++++ MATERIALS PROVIDED
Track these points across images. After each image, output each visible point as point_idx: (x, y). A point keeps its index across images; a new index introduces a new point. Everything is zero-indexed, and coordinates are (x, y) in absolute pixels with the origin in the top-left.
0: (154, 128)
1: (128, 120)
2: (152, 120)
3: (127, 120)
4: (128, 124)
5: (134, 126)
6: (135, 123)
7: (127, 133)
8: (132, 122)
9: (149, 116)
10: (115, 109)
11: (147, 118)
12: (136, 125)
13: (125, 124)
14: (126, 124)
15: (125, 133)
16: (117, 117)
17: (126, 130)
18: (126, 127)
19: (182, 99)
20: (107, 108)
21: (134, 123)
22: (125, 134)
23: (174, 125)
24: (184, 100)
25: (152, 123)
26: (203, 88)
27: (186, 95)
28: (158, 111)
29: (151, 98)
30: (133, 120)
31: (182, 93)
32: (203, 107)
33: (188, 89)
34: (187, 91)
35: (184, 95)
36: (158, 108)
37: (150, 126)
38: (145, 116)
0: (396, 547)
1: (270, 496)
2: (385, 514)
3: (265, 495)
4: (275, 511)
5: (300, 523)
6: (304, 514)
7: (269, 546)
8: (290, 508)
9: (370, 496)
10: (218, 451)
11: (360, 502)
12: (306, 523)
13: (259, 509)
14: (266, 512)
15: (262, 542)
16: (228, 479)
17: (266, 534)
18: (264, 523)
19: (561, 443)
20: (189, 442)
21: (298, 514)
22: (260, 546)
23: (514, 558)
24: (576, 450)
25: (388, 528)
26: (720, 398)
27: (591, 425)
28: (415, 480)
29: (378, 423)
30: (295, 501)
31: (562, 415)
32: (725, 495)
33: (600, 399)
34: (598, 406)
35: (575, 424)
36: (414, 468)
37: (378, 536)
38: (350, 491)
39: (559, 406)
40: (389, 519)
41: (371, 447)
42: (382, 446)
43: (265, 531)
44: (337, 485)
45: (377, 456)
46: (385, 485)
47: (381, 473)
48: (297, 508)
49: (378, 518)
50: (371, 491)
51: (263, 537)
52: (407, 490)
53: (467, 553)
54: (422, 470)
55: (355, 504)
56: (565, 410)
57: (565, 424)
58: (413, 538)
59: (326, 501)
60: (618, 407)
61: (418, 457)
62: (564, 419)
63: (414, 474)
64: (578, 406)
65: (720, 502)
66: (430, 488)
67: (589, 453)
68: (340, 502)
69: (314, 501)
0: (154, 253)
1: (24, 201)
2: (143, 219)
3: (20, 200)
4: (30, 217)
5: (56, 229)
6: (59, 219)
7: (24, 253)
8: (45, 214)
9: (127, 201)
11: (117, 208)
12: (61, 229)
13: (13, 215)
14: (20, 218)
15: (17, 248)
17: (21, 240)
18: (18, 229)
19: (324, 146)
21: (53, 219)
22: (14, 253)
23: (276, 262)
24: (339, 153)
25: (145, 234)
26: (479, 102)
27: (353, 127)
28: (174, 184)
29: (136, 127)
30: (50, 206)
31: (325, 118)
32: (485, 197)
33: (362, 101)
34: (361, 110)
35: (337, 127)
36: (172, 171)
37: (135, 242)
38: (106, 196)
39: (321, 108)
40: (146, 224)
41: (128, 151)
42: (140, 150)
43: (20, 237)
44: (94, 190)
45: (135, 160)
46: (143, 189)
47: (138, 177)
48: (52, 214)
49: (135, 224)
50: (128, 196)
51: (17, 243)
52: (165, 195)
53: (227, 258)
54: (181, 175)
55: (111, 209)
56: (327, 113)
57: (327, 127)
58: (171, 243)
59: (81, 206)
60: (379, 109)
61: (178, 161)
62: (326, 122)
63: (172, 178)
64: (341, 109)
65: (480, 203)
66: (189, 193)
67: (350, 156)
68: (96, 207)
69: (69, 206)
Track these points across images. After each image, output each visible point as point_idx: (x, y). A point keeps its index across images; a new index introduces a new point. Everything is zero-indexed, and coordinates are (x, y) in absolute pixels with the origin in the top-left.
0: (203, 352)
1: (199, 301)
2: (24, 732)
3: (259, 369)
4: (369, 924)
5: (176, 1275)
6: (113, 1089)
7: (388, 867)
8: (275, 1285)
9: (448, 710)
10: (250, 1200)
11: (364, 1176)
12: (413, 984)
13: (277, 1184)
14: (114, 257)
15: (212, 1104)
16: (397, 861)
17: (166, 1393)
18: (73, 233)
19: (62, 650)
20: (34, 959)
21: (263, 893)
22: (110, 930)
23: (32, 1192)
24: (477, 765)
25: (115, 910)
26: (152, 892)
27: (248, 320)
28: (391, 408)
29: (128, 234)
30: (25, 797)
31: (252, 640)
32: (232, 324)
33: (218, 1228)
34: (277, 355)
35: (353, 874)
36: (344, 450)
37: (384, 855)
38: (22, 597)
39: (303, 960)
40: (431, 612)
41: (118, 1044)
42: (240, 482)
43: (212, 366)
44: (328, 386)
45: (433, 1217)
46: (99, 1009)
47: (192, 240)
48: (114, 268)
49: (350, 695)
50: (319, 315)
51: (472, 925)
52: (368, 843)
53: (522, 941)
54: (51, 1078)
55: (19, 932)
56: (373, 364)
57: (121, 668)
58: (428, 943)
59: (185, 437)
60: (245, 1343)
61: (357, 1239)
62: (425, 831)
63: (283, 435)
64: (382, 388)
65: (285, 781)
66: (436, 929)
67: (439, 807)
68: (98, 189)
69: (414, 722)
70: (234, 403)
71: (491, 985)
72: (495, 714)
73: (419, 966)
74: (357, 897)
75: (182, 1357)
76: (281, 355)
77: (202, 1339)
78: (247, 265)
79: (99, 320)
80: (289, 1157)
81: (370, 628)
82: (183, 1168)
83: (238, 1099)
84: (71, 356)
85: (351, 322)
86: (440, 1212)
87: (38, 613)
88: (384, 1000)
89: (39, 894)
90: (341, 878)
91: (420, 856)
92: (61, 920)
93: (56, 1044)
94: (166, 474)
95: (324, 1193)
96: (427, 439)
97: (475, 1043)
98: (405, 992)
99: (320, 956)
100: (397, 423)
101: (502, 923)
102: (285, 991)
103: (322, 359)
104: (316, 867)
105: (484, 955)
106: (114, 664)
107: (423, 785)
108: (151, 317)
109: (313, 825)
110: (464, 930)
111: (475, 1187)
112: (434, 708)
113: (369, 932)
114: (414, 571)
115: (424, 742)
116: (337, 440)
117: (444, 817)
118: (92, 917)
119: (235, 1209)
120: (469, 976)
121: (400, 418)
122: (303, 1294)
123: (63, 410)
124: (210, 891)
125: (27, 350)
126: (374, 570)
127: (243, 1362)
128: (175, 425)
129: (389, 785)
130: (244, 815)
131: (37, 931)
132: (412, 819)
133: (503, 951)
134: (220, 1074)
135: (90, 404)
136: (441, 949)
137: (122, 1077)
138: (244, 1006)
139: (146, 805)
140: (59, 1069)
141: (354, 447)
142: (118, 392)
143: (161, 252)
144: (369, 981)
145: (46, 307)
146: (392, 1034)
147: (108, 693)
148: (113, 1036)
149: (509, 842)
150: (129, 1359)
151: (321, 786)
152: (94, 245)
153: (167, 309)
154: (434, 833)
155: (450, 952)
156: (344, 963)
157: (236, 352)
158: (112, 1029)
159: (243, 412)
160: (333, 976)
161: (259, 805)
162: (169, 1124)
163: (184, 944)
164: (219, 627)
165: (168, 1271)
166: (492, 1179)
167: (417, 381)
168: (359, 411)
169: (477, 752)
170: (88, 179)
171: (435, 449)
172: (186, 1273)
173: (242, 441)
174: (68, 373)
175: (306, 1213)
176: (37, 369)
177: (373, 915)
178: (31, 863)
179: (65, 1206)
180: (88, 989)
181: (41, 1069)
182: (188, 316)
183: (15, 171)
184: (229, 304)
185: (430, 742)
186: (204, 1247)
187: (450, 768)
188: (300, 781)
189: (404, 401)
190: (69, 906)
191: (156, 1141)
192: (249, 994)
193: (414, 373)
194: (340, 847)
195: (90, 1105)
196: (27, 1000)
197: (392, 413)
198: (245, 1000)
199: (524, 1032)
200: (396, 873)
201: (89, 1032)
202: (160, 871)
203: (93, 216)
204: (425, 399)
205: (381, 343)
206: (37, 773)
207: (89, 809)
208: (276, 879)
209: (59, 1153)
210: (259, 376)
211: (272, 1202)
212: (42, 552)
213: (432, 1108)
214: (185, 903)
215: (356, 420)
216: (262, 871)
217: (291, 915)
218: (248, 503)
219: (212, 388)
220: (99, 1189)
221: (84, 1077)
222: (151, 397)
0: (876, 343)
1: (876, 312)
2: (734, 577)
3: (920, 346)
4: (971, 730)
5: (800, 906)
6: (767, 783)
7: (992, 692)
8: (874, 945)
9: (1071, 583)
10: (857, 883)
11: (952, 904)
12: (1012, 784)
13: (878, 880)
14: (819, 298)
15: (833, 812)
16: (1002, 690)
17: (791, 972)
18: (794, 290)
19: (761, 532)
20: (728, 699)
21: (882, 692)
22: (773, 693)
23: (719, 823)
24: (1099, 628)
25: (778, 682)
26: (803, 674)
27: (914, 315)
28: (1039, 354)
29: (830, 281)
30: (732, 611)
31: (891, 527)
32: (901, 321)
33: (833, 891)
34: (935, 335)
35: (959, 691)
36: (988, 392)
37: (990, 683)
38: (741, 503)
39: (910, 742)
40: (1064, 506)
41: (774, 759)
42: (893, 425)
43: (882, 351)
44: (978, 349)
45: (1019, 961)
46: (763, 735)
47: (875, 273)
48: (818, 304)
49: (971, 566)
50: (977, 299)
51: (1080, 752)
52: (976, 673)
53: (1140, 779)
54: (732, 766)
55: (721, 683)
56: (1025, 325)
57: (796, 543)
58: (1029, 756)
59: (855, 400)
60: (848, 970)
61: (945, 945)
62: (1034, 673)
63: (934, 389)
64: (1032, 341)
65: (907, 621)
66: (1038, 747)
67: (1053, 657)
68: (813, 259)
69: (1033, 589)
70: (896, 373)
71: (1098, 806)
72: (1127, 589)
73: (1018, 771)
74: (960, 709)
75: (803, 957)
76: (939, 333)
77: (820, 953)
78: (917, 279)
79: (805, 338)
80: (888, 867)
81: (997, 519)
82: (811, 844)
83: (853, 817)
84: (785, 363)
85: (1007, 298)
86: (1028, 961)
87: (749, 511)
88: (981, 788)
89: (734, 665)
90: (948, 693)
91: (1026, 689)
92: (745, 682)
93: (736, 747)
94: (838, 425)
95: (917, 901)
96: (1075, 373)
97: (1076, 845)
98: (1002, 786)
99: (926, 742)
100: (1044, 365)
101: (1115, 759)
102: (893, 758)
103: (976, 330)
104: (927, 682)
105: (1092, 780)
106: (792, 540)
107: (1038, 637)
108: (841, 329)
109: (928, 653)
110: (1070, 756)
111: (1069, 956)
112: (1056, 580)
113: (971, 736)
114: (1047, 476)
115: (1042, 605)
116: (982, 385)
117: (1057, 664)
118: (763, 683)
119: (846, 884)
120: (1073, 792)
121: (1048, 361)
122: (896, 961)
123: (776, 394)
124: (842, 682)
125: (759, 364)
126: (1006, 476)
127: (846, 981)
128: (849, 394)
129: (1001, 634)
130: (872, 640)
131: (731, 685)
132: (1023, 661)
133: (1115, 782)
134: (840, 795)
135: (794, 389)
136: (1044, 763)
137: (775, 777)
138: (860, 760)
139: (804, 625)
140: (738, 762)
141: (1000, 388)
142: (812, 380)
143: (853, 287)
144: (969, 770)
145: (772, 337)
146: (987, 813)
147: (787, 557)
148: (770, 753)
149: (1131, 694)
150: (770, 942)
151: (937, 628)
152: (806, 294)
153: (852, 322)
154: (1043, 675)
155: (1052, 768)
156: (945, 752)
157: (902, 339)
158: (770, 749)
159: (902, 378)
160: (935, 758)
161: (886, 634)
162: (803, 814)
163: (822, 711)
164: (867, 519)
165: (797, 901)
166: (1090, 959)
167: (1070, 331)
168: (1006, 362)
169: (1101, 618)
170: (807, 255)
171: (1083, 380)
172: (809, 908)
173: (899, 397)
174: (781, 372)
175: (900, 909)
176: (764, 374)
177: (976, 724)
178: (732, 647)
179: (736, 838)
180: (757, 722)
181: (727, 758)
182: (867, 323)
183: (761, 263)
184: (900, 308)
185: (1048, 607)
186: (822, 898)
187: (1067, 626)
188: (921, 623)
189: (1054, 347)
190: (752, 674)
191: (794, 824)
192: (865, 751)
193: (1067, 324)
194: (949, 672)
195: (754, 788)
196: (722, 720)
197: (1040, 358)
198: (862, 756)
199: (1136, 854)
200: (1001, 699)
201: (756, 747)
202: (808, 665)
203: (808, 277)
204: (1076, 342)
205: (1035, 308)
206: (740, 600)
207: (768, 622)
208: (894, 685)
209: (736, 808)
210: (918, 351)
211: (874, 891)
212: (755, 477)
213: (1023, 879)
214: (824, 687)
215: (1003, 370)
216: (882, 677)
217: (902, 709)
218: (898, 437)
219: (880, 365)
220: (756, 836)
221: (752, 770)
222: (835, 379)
++++++++
**EXERCISE DESCRIPTION:**
Reproduce the entries from the beginning through the line containing "38: (350, 491)", switching "top-left" to "upper-left" and leaving everything else unchanged.

**EXERCISE SOLUTION:**
Track these points across images. After each image, output each visible point as point_idx: (x, y). A point keeps its index across images; a new index introduces a new point. Everything is zero-indexed, and coordinates are (x, y) in absolute pixels with the origin in the upper-left.
0: (154, 128)
1: (128, 120)
2: (152, 120)
3: (127, 120)
4: (128, 124)
5: (134, 126)
6: (135, 123)
7: (127, 133)
8: (132, 122)
9: (149, 116)
10: (115, 109)
11: (147, 118)
12: (136, 125)
13: (125, 124)
14: (126, 124)
15: (125, 133)
16: (117, 117)
17: (126, 130)
18: (126, 127)
19: (182, 99)
20: (107, 108)
21: (134, 123)
22: (125, 134)
23: (174, 125)
24: (184, 100)
25: (152, 123)
26: (203, 88)
27: (186, 95)
28: (158, 111)
29: (151, 98)
30: (133, 120)
31: (182, 93)
32: (203, 107)
33: (188, 89)
34: (187, 91)
35: (184, 95)
36: (158, 108)
37: (150, 126)
38: (145, 116)
0: (396, 547)
1: (270, 496)
2: (385, 514)
3: (265, 495)
4: (275, 511)
5: (300, 523)
6: (304, 514)
7: (269, 546)
8: (290, 508)
9: (370, 496)
10: (218, 451)
11: (360, 502)
12: (306, 523)
13: (259, 509)
14: (266, 512)
15: (262, 542)
16: (228, 479)
17: (266, 534)
18: (264, 523)
19: (561, 443)
20: (189, 442)
21: (298, 514)
22: (260, 546)
23: (514, 558)
24: (576, 450)
25: (388, 528)
26: (720, 398)
27: (591, 425)
28: (415, 480)
29: (378, 423)
30: (295, 501)
31: (562, 415)
32: (725, 495)
33: (600, 399)
34: (598, 406)
35: (575, 424)
36: (414, 468)
37: (378, 536)
38: (350, 491)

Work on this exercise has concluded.